I’m not entirely sure what you mean, but a brief Internet search hasn’t shown me anything to suggest that there’s any dispute about what the correspondences are between the different Runic scripts.
2014-06-29 10:47 pm

henderson101
The Futhorc used for old English and Frisian had a significant number of different and extra variation of characters. Especially around the A.

2014-06-27 9:42 am

msoni
Disclaimer: I am from and living in India and we have a history of 3 wars with Pakistan for past 60 years, though we do share 1000 year history with them of a common culture. I don’t know and have never learnt how to write Urdu

I can empathise with the writer because Indic languages have brought similar problems in rendering. It has agonisingly painful to watch no hindi alternative emerge for a long time except to use ISCII based code (http://hindi-fonts.com/fonts/devlys-010) which gets butchered on an unsupported PC.

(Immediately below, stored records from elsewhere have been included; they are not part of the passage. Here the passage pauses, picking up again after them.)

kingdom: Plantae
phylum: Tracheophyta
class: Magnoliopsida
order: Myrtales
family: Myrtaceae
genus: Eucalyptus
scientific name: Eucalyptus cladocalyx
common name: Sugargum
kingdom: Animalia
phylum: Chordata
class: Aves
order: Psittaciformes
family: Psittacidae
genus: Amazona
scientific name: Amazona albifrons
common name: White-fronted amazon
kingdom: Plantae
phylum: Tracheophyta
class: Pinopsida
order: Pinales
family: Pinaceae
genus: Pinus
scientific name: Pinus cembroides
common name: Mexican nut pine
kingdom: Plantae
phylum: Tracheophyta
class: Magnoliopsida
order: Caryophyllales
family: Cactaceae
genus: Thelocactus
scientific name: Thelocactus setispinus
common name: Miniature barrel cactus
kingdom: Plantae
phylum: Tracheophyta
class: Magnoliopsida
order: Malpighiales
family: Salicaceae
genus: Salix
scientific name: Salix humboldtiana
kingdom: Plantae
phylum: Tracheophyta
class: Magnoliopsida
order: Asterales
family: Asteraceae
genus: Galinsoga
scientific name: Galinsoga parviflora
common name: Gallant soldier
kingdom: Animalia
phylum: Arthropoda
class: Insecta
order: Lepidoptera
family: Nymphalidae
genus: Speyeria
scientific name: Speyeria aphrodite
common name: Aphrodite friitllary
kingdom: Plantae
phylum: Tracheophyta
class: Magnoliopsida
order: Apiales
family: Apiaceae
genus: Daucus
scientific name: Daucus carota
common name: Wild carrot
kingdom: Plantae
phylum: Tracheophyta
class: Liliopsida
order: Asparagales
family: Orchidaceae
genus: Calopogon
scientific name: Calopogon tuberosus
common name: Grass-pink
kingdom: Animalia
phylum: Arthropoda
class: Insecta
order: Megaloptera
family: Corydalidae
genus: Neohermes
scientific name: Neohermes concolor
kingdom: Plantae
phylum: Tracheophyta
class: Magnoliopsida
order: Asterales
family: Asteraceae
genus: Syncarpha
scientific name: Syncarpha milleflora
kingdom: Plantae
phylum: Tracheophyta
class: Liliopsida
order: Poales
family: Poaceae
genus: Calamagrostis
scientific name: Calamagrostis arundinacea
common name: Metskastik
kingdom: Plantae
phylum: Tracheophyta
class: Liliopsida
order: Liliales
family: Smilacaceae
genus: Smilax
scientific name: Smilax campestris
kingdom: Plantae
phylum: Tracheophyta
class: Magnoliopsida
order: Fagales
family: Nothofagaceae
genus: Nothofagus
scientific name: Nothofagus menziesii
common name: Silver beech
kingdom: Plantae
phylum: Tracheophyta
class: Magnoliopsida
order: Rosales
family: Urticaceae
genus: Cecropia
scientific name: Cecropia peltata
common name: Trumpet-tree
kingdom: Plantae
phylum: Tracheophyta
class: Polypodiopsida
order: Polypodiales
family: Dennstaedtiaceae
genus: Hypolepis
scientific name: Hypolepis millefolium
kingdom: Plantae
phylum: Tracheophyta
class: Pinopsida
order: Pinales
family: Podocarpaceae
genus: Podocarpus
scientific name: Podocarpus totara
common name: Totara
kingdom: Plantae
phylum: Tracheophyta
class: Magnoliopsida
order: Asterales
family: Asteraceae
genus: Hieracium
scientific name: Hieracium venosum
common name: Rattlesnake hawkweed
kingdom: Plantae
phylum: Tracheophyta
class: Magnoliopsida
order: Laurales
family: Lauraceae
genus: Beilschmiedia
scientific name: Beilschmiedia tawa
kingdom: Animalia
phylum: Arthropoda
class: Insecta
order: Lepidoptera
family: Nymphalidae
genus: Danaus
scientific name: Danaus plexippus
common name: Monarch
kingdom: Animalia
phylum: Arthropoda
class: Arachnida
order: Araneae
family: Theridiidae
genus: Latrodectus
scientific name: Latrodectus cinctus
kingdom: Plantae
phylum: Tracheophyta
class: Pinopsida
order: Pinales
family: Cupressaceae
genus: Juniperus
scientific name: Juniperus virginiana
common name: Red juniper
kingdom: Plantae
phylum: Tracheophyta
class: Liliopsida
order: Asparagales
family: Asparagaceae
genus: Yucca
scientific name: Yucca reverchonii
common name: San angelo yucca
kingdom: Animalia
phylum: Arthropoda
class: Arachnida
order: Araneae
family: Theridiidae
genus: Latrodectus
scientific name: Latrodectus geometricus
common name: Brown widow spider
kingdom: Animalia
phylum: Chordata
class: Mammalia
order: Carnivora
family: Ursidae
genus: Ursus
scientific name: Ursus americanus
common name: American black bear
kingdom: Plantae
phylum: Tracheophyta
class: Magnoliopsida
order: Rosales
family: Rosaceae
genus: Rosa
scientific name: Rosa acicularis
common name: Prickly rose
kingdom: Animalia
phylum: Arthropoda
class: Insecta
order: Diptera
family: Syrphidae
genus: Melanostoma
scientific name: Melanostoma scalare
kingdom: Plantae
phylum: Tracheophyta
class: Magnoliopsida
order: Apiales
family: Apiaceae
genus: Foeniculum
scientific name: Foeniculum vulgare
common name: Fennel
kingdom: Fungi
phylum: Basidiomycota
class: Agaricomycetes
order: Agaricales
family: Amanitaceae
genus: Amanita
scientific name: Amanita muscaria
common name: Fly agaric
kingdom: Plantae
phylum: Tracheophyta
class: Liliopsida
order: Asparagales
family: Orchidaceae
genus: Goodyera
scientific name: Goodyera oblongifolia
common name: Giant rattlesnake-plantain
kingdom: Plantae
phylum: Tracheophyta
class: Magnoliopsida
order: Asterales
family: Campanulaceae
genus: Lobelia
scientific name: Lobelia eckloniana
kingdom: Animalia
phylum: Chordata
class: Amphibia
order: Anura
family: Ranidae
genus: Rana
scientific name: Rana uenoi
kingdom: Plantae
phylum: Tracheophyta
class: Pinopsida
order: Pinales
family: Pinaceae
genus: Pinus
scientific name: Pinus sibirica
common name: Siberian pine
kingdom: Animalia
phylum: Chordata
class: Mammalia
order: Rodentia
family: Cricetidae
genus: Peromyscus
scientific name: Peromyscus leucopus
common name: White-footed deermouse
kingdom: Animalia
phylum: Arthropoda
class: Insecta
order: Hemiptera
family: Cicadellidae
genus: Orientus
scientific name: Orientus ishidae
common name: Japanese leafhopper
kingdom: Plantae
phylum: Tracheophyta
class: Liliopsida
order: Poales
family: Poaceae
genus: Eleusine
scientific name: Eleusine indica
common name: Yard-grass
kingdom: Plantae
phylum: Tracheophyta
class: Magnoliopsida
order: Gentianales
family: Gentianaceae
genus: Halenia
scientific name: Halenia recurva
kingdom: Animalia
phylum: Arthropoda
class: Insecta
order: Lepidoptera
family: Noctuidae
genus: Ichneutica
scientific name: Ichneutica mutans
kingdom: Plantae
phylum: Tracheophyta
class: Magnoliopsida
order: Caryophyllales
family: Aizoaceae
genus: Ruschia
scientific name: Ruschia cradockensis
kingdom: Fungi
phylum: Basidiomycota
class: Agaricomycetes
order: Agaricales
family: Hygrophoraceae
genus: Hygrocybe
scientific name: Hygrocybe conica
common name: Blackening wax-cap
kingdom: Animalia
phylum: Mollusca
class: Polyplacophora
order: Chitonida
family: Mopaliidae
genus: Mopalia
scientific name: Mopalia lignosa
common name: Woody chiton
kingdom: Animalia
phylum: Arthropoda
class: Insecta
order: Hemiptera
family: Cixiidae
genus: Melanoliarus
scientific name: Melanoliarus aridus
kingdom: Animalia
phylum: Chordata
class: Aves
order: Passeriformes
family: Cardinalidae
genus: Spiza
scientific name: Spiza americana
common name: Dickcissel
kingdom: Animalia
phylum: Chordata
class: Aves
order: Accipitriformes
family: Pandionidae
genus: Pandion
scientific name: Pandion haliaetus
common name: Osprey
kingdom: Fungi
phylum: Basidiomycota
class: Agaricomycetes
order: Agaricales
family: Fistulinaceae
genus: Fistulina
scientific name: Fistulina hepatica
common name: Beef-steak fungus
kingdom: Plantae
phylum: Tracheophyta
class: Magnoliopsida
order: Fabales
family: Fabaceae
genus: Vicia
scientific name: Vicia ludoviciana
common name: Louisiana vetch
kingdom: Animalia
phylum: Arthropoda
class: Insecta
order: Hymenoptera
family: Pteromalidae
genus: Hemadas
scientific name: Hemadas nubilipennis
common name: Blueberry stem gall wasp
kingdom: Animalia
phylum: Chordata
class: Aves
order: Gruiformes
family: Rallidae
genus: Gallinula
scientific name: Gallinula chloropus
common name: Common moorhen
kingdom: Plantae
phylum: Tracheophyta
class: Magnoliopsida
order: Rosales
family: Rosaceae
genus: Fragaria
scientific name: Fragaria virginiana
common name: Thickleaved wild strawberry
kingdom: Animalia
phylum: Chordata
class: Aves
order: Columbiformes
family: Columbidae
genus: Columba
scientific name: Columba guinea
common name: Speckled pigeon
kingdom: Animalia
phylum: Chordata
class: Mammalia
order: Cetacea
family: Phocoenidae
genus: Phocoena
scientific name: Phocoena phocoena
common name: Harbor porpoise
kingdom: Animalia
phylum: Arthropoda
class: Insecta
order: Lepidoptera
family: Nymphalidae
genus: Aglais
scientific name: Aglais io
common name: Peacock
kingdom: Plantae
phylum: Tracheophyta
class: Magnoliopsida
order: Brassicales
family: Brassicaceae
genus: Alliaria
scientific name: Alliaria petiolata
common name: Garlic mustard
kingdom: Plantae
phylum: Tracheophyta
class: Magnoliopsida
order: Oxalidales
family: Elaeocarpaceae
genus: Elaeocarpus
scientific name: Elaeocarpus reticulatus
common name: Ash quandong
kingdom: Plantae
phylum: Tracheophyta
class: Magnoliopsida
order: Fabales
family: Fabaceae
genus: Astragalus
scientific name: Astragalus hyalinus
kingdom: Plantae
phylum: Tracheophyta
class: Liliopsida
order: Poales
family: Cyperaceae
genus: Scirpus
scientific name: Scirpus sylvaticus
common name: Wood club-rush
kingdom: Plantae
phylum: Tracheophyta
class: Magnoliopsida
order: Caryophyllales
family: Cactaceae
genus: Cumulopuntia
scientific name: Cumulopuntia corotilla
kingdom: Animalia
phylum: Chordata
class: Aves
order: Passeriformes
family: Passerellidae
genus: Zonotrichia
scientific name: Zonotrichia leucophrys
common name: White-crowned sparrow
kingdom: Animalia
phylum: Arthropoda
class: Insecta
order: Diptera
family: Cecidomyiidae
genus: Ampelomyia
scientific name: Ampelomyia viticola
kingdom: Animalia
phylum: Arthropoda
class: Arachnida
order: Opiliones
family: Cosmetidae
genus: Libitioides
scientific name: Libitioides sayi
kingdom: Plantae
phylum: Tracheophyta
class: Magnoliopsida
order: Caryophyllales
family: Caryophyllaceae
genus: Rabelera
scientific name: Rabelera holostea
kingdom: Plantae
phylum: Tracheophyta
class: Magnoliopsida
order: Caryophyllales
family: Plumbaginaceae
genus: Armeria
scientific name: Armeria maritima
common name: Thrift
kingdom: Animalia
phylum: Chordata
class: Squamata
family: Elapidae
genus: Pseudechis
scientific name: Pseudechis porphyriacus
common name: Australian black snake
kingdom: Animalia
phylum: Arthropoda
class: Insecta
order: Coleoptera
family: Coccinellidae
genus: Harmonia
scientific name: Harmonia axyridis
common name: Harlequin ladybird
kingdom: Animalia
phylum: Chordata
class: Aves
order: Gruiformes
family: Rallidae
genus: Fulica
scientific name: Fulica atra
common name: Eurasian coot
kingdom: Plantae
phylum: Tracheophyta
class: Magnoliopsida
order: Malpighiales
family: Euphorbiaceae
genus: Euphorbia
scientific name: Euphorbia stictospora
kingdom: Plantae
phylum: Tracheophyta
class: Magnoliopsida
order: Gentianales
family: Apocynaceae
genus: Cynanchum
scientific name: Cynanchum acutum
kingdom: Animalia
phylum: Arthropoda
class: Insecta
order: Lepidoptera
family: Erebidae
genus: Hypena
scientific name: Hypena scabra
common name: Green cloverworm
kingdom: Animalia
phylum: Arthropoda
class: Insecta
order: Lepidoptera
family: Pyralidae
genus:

Indians too have started using romanized hindi for most of their applications. To be precise, the first mainstream devices to support hindi out of the box were android phones. Microsoft had it way before but it was complex and required knowing english to start with.

The bigger thing I can empathise with is the writers difficulty in trying to convey the concept of script-based calligraphy to person unfamiliar with the concept. Sanskrit (which is incidentally the most computer easy language to code) supports space based compression in writing with samas and sandhi (see http://en.wikipedia.org/wiki/Sanskrit_compound ).

Devanagari script requires skillful typography coding to emulate this only a native can see bad hindi/sanskrit examples to understand the cognitive dissonance caused by seeing such examples. For example (this is from a 2014 bug): https://code.google.com/p/chromium/issues/detail?id=355445

See bad:

https://chromium.googlecode.com/issues/attachment?aid=3554450000000&…

See OK

https://chromium.googlecode.com/issues/attachment?aid=3554450000000&…

It is very upsetting to see your own name getting butchered. For someone else also it causes significant cognitive dissonance. It like going on a beautiful road of flowers and suddenly encountering a pile of shit.

So Thom, I can empathise with the writer and I can assure you he is not being political only honest.

2014-06-27 8:17 pm

oskeladden

See bad:

https://chromium.googlecode.com/issues/attachment?aid=3554450000000&…

See OK

https://chromium.googlecode.com/issues/attachment?aid=3554450000000&…

That looks to me like an issue with the particular font Chrome is using – it looks like the font doesn’t have a ligature for the A> + r combination. Have you tried setting Chrome to use a different font for Hindi?